第150章 沼津市:ヌマヅノカミの水と火のありがた迷惑
沼津の朝は、海と富士山の間から始まる。
潮風に乗って魚の香りが漂い、空には富士山が堂々と構える。自然が見事なバランスでそこにある──はずなのだが。
「バランスって難しいよねぇ……」
そうつぶやきながら港で浮かんでいたのが、ヌマヅノカミである。
海と火山、すなわち“水と火”の調和を守る神様。性格は穏やかで優しい……のだが、時折その優しさが“余計なひと手間”になってしまうことがある。

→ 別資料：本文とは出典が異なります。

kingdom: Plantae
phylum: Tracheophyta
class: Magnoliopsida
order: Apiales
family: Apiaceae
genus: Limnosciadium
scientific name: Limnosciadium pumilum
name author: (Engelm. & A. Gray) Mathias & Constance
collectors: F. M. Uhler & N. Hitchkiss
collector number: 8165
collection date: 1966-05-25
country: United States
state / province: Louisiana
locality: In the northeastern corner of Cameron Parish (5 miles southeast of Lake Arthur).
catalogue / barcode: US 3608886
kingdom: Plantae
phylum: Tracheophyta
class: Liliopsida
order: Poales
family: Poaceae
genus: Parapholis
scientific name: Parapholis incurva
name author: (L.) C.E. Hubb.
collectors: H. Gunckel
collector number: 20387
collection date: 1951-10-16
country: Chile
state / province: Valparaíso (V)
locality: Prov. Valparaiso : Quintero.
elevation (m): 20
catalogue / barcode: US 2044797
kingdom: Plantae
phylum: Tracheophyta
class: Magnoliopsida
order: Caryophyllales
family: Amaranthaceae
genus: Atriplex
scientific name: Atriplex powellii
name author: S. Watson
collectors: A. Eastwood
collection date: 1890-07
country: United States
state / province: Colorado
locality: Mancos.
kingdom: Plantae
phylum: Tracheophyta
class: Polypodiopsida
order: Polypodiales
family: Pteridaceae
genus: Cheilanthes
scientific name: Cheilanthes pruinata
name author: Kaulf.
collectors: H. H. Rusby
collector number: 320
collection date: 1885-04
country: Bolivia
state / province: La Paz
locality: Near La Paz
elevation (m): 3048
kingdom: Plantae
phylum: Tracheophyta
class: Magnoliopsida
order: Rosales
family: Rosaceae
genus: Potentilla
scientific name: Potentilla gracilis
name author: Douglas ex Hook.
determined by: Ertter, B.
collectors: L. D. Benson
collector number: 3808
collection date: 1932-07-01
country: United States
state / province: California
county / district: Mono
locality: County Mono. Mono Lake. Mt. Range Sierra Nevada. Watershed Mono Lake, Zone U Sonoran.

この日も、海上でコーヒーを淹れていると、ふわっと一枚の祈願札が漂ってきた。
【願い】
「魚がうまく焼けません。表は焦げて、中が生です……(港町食堂・店主)」
「おお……これは……“火”のご加護じゃな!」
ヌマヅノカミ、思わず立ち上がった(いま海の上だけど)。
午前10時、沼津港の老舗食堂「浜のめし処」。
ヌマヅノカミは無言で厨房に降臨した。店主の早川さんが鮭を焼いている真っ最中だった。
「こげるなこげるな……うわっ、こげた!」
「ふふふ……焼き加減、整えに来たぞ」
「だれ!?」
神様は手に“神通火加減調整うちわ”を持っていた。あおげば遠赤外線、止めれば瞬時に鎮火。なぜうちわ。
「うむ、これで焼く!」
結果、鮭の皮が奇跡的なパリパリ、中はふっくらに。
「すごい……!魚焼きの神技か!」
「……神だよ」
ただし、他の料理にも勝手に介入した結果──
・天ぷらがふっくらしすぎてケーキになる
・煮魚が蒸発し、残ったのは“魚エキス風湯気”だけ
「や、やりすぎたかも……」
店主、黙ってメニューに「神がかり定食」を加えた。
午後、次の願いが届く。
【願い】
「うちの温泉、最近ぬるいって言われます(旅館・源泉温度安定せず)」
「よし、次は“火”じゃ。温度を調和せねばな」
神は温泉地へ出向き、源泉口に手をかざす。
「ふむ、火山のぬくもりを、ちょっとだけ……」
──結果、温泉が快適な41.5度に。
客「おお〜、今日は理想の湯加減だぁ〜〜」
女将「すごい……まるで“神の調整”……」
「……実際そうなんだけど、言いにくい……」
だがその裏で、なぜか隣接する足湯が45度になっていた。
「アツッ!足から煮えるわ!」
「火、伝導しすぎた……ごめんね……」
神、しょんぼり。
午後3時。港の干物屋からも願いが届く。
【願い】
「天日干し中のサバ、カモメにやられる率高いです」
「ふむ……ここは“水”の出番!」
神、港の上空に“微細ミストの結界”を展開。
その範囲内、魚の匂いがミストに包まれ、空気が「やたら湿った図書館」みたいになる。
カモメ「……ぬれるのヤだからやーめよ」
──願い、達成。副作用:干し加減が1.5倍遅くなった。
「……でも味、しっとりして良くない?」
「まあ、そういう感想もある……」
夕方、神通庁から通知が届いた。
《ヌマヅノカミ様
本日の“微過剰ご加護”報告が3件。
火と水のバランス、日々ちょっとだけお控えください。》
「……ちょっとだけか……それなら、なんとか……」
その頃、神が去った後の食堂では「皮パリ鮭の再現方法」を巡って3人が議論していた。
「たぶん、風。うちわの風」
「いや違う、これは“神風”やった」
「それや!」
夜、ヌマヅノカミは波打ち際に座って、今日のまとめを書いていた。
《本日達成:
・焼き魚 → 8割成功(副産物:天ぷらスフレ)
・温泉調整 → 成功(足湯やや熱すぎ)
・干物守護 → 成功(時間延長)》
「うん……“まぁまぁ成功”ってとこだなぁ……」
優しさと水気に包まれた神様は、そっと自分にも“神通うちわ”をあおぎ、ちょうどいい眠気に包まれていった。